| Activity |
Put the part of the data below that opens with the line containing "What is the minimum value shown in the chart?" and runs through the end of the data into a numbered list. Skip blank lines and leave the pictures out.

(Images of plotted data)
★ ★ ★
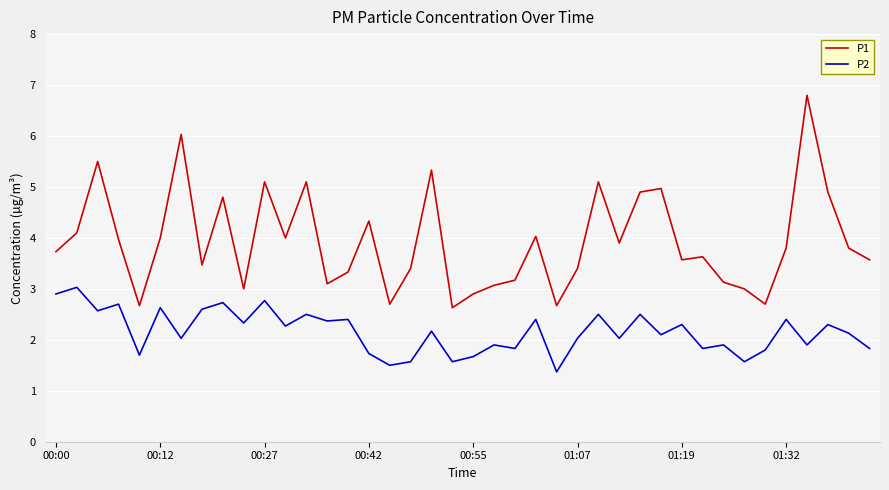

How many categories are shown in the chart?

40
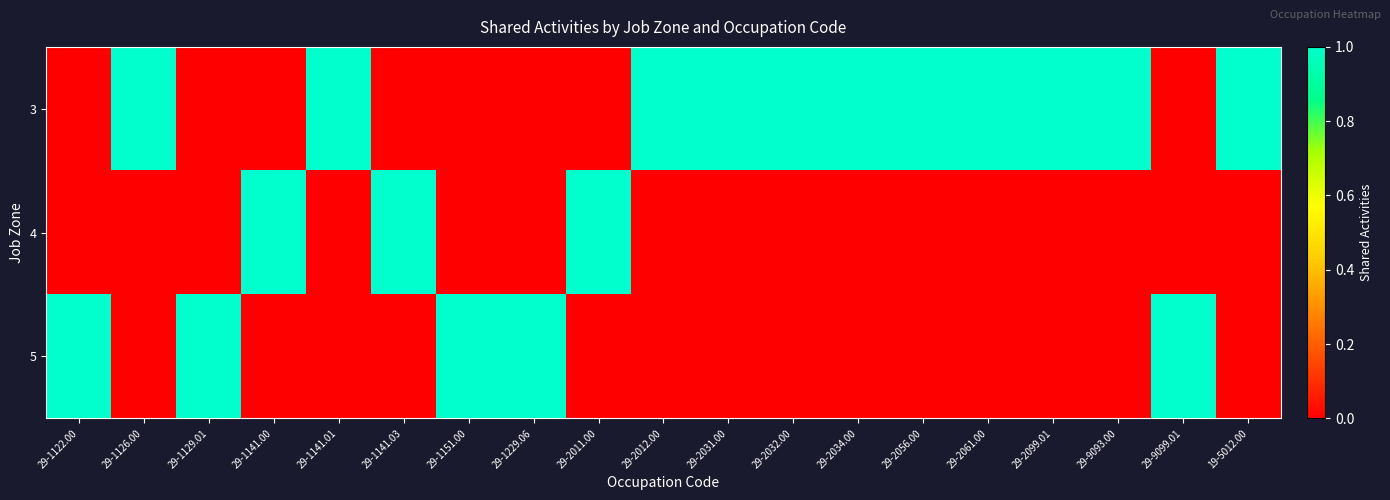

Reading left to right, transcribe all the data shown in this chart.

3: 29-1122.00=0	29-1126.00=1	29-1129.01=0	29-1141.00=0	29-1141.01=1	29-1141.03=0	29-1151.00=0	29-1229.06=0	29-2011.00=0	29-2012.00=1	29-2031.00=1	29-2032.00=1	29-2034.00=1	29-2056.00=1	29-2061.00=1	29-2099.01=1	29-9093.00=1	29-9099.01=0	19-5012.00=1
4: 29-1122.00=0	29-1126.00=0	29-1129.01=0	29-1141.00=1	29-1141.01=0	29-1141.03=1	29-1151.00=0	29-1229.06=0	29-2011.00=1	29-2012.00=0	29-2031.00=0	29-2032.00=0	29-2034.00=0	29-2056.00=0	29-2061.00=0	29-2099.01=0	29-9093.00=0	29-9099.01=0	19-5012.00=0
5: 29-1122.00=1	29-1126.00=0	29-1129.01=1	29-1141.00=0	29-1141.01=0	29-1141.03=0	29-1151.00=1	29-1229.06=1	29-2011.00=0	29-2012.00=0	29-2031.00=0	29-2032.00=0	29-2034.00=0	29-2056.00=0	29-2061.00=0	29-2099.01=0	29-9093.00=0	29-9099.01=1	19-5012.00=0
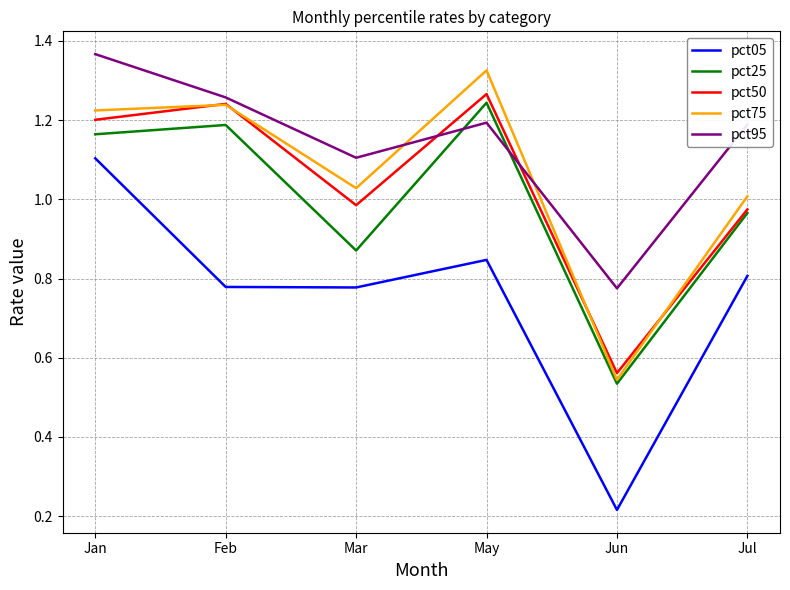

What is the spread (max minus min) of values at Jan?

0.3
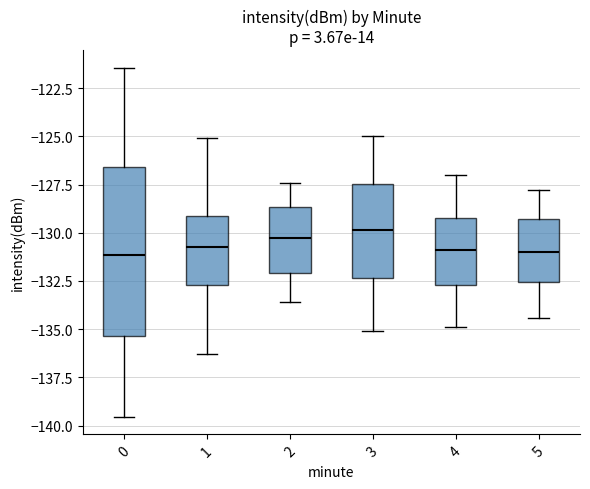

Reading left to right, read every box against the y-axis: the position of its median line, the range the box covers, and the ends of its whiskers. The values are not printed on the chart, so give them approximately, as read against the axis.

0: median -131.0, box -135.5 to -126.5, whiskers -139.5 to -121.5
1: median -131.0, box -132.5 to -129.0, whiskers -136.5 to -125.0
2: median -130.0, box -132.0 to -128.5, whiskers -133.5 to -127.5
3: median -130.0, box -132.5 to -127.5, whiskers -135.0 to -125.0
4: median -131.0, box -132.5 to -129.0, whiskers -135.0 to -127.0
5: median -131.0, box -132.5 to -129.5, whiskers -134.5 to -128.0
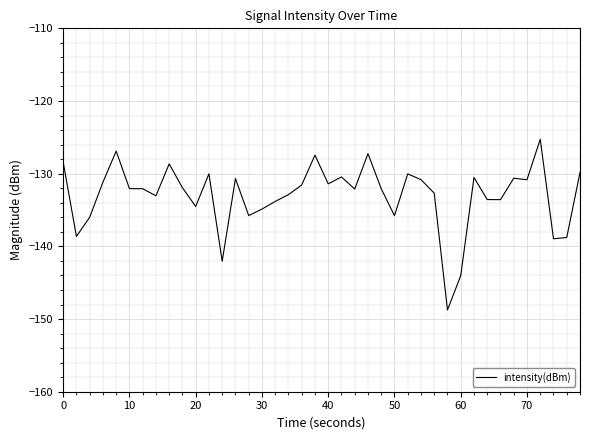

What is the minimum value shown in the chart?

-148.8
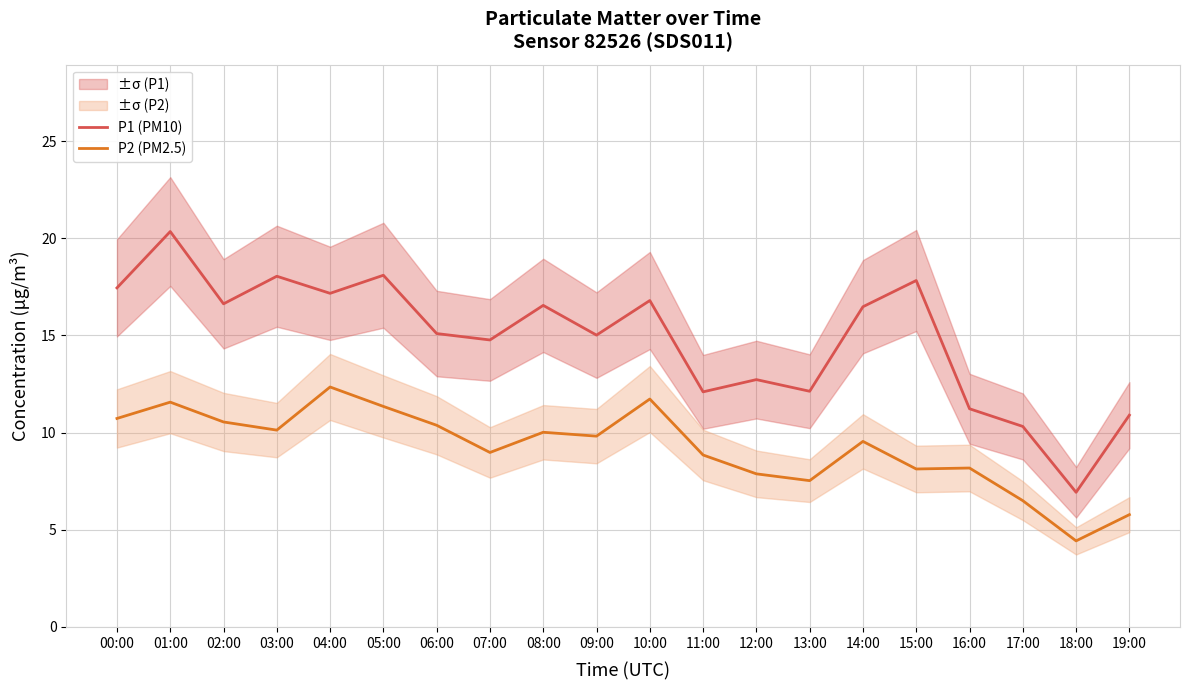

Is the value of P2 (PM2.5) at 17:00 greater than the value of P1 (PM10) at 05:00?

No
★ ★ ★
| Exercise answer |
1. What is the minimum value shown in the chart?
2. -148.8
3. Is the value of P2 (PM2.5) at 17:00 greater than the value of P1 (PM10) at 05:00?
4. No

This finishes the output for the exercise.